One way of doing that is by each time step delta perform two integrations, one which give you x_1, and another x_2, with different accuracies. The error is estimated by the difference |x_1 - x_2| and you make the error match your tolerance by adjusting the time step.
Naturally, this difference becomes big when two objects are close together, since the acceleration will induce a large change of velocity, and a lower time step is needed to keep the error under control.
Yes, the author uses a globally-adaptive time stepper, which is only efficient for very small N. There are adaptive time step methods that are local, and those are used for large systems.
If you see bodies flung out after close passes, three solutions are available: reduce the time step, use a higher order time integrator, and (the most common method) add regularization. Regularization (often called "softening") removes the singularity by adding a constant to the squared distance. So 1 over zero becomes one over a small-ish and finite number.
>Regularization (often called "softening") removes the singularity by adding a constant to the squared distance. So 1 over zero becomes one over a small-ish and finite number.
IIRC that is what I did in the end. It is fudge, but it works.
The suggested method of trying two time steps and comparing the accelerations does about twice as many calculations per simulation step, which don't require twice the time thanks to coherent memory access: a reasonable price to pay to ensure that every time step is small enough.
Optimistic fixed time steps are just going to work well almost always and almost everywhere, accumulating errors behind your back at every episode of close approach.
You need to invent calculus to get partial differential equations.
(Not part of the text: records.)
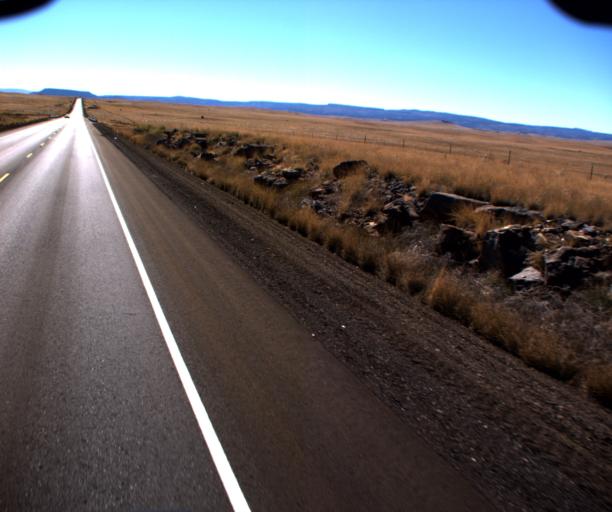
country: US
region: Arizona
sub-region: Apache County
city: Springerville
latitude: 34.2181
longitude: -109.3343
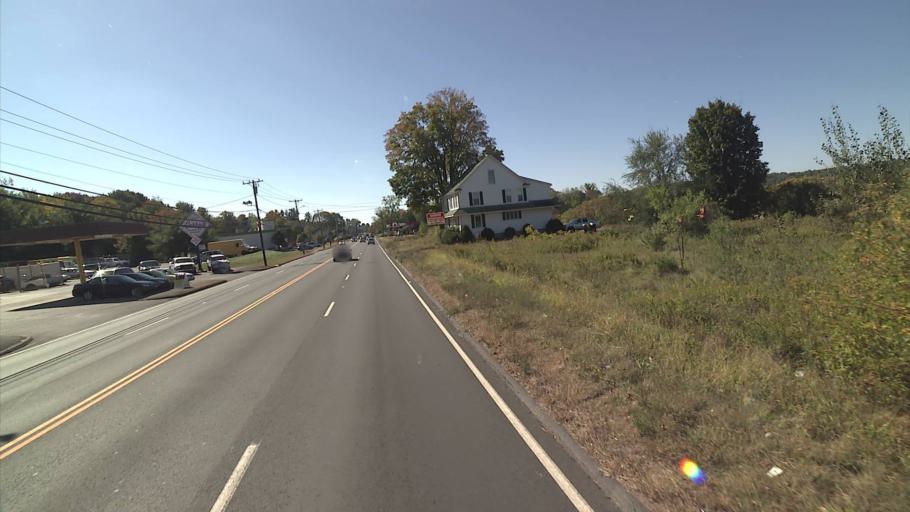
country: US
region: Connecticut
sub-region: Tolland County
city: Rockville
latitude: 41.8376
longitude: -72.4912
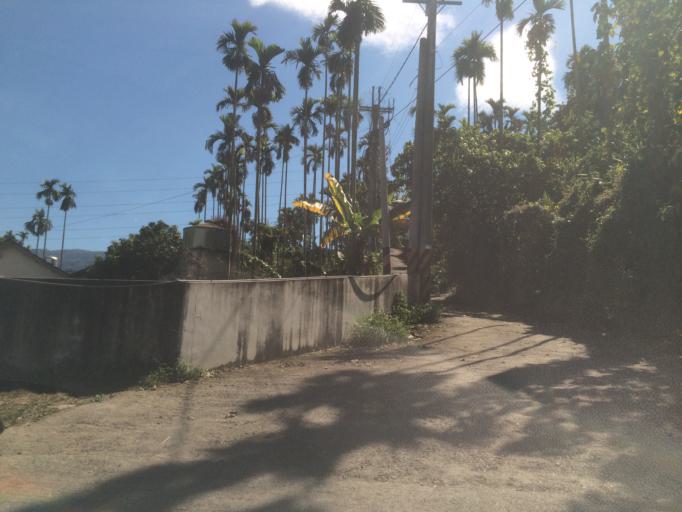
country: TW
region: Taiwan
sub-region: Yunlin
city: Douliu
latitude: 23.6909
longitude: 120.6202
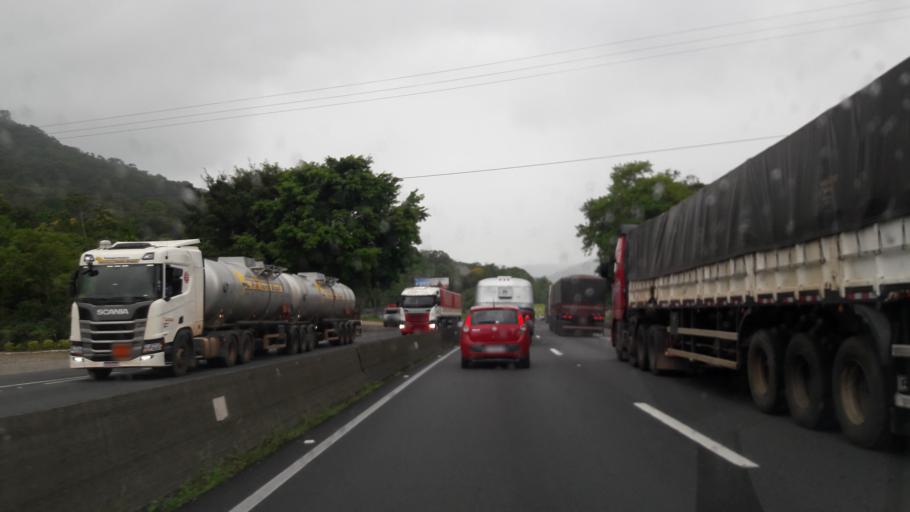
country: BR
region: Parana
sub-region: Antonina
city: Antonina
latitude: -25.5735
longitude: -48.8259
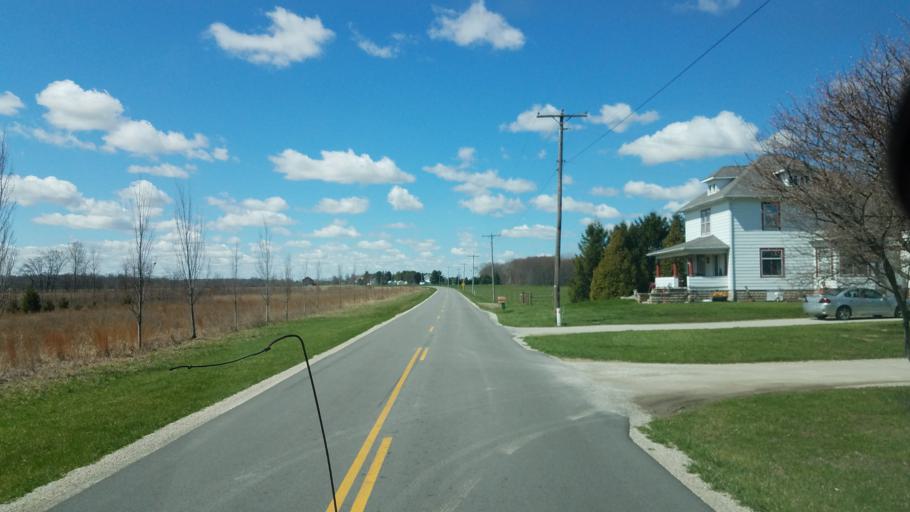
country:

You need invent PDEs to get approximate solutions to PDEs. You need to invent approximate solutions to PDEs to get computational methods. You need to invent computational methods to explore time integration techniques.
The reason uncertainty goes up the closer we try to observe something in physics, is because everything is ultimately waves of specific wavelengths. So if you try to "zoom in" on one of the 'humps' of a sine wave, for example you don't see anything but a line that gets straighter and straighter, which is basically a loss of information. This is what Heisenberg Principle is about. Not the "Say my Name" one, the other one. hahaha.
And yes that's a dramatic over-simplification of uncertainty principle, but it conveys the concept perfectly.